En mi lista de películas favoritas siempre habrá un lugar para «La vida es bella». Fue una de las mejores lecciones que nos diera Sor Arisleida en la clase de religión en el colegio, ella siempre lograba hacernos reflexionar, y al final, una hora resultaba muy corta por los niveles de interacción que conseguía cada semana. Recuerdo ese día como ahora, nos llevó al salón donde las monjas veían televisión y nos pone esta película en italiano sin importarle que nosotros solo hablábamos español, ella sabía que si prestábamos atención captaríamos el mensaje.
Ahí estaba Guido, haciendo tonterías con su amigo. Yo empezaba a creer que estaba ante la hora más eterna y aburrida de mi vida, ¿quién me iba a decir que trece años más tarde (yo misma no puedo creer que ha pasado tanto tiempo) estaría escribiendo sobre las lecciones que aprendí ese día.
Osado, un poco loco, enamorado y empeñado por hacer de su precaria realidad el mundo perfecto para vivir con su princesa. Una escena tras otra Guido nos enseña con una maestría singular a pulir el lado opaco de la vida. Con tal creatividad, romanticismo y pasión ¿quién no querría ser su princesa? Pero pertenecía a un momento histórico maldito donde el racismo y la diferencia de clases conspiraron para destruir el maravilloso mundo que había creado para ellos en una humilde casa con un hermoso jardín a la entrada.

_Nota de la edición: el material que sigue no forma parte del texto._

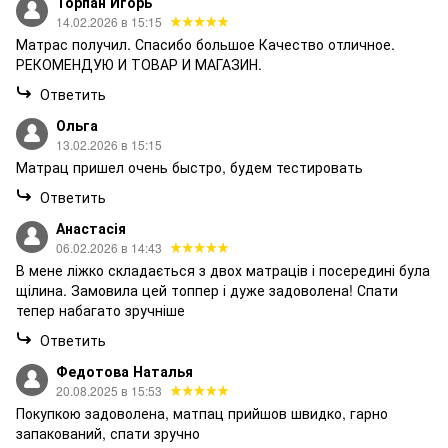
Торпан Игорь
14.02.2026 в 15:15
Матрас получил. Спасибо большое Качество отличное.
РЕКОМЕНДУЮ И ТОВАР И МАГАЗИН.
Ответить
Ольга
13.02.2026 в 15:15
Матрац пришел очень быстро, будем тестировать
Ответить
Анастасія
06.02.2026 в 14:43
В мене ліжко складається з двох матраців і посередині була
щілина. Замовила цей топпер і дуже задоволена! Спати
тепер набагато зручніше
Ответить
Федотова Наталья
20.08.2025 в 15:53
Покупкою задоволена, матпац прийшов швидко, гарно
запакований, спати зручно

Hace poco, conversaba con un amigo venezolano sobre la realidad de su país (que no está precisamente en su mejor momento), entre enfadado y preocupado me decía todas las cosas relacionadas con su carrera y su futuro que le agobiaban. Los políticos, el sistema, el hecho de que llega un momento en que te encuentras entre la espada y la pared; a veces es preciso sacrificar tus ideales para poder tener una vida decente y, cuando eres una persona de buenos principio, es muy fuerte adaptarse a una realidad así. Ese tipo de conversaciones elevan mis niveles de indignación porque también me veo a mi. Pienso en mi afán por hacer las cosas bien, por cumplir como hija, como ciudadana, como profesional y encontrarme de frente un mundo que funciona por influencias, donde también hay que tragarse lo que uno cree, lo que uno es, para poder avanzar en ciertas esferas. Pero me acordé de Guido.

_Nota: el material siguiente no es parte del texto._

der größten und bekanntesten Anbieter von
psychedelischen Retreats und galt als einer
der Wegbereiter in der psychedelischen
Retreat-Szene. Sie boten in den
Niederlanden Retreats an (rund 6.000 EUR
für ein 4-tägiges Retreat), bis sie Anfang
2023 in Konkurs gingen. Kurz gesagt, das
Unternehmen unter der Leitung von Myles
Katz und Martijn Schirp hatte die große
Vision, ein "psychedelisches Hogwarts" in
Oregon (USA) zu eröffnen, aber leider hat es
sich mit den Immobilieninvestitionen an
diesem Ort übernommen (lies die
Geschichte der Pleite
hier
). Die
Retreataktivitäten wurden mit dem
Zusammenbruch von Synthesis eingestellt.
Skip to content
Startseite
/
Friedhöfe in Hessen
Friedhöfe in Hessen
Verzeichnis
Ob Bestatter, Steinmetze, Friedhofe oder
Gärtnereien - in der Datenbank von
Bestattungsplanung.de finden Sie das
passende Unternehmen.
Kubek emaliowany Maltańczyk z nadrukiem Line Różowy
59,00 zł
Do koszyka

Estando en un campo de concentración hizo lo imposible para que su pequeño hijo creyera que todo se trataba de una un juego por su cumpleaños, Guido pintó el infierno de paraíso. Cuando desafió la seguridad de aquellos guardias sin escrúpulos para enviar un mensaje a Dora (su princesa), nos enseña hasta donde llega el amor (y por creer en esa clase de amor siempre seré una dreamer). No soy partidaria de vivir en una burbuja, pero a veces hace falta atreverse a creer que las cosas pueden ser distintas para poder vencer o cambiar la desgracia. Si nuestro personaje se resigna a que enamorar a Dora era imposible, la pobre hubiera quedado condenada a casarse con el aristócrata frío y odioso con la que estaba prometida, si no hubiera escondido a su hijo e inventado aquella historia de la competencia, el pequeño hubiera muerto y él hubiera pasado sus días en el campo de concentración como un desgraciado más al quien le tocó aquella durísima realidad. Pero era feliz cada vez que veía la carita tierna de su pequeño cuando salía de su escondite al final del día y, en cierto modo, siempre tuvo la esperanza de llegar a casa, darse un baño y hacerle el amor unas cuantas veces a su princesa.

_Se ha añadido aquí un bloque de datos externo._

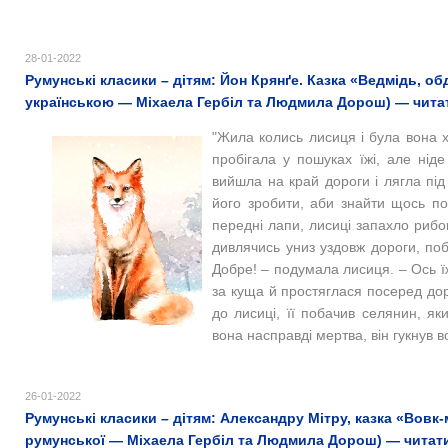
28-01-2022
Румунські класики – дітям: Йон Крянґе. Казка «Ведмідь, 
українською — Міхаела Гербіл та Людмила Дорош) — читат
"Жила колись лисиця і була вона хи
пробігала у пошуках їжі, але ніде
вийшла на край дороги і лягла пі
його зробити, аби знайти щось по
передні лапи, лисиці запахло рибою
дивлячись униз уздовж дороги, по
Добре! – подумала лисиця. – Ось їж
за куща й простяглася посеред доро
до лисиці, її побачив селянин, я
вона насправді мертва, він гукнув в
26-01-2022
Румунські класики – дітям: Александру Мітру, казка «Вовк
румунської — Міхаела Гербіл та Людмила Дорош) — читати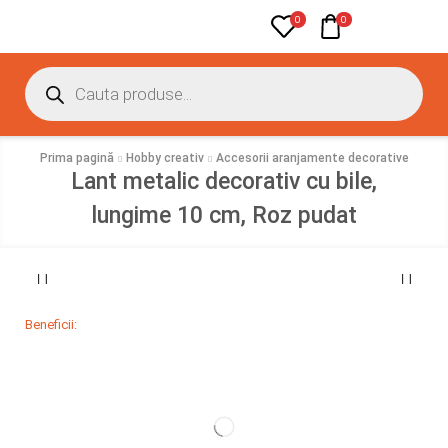
0
0
Prima pagină
Hobby creativ
Accesorii aranjamente decorative
Lant metalic decorativ cu bile,
lungime 10 cm, Roz pudat
Beneficii:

Al final, nuestro querido personaje italiano muere, pero gracias a sus locuras Dora vivió el amor de su vida y su hijo nos contó la historia del mejor padre del mundo. La vida es dura. A veces nos tocan realidades injustas y a veces nosotros mismos la complicamos hasta hacerla injusta. Pero hay que ser un poco osados, hacernos un poco los locos e imaginar que al final de todo este rollo, si nos esforzamos, conseguiremos el premio, como Guido.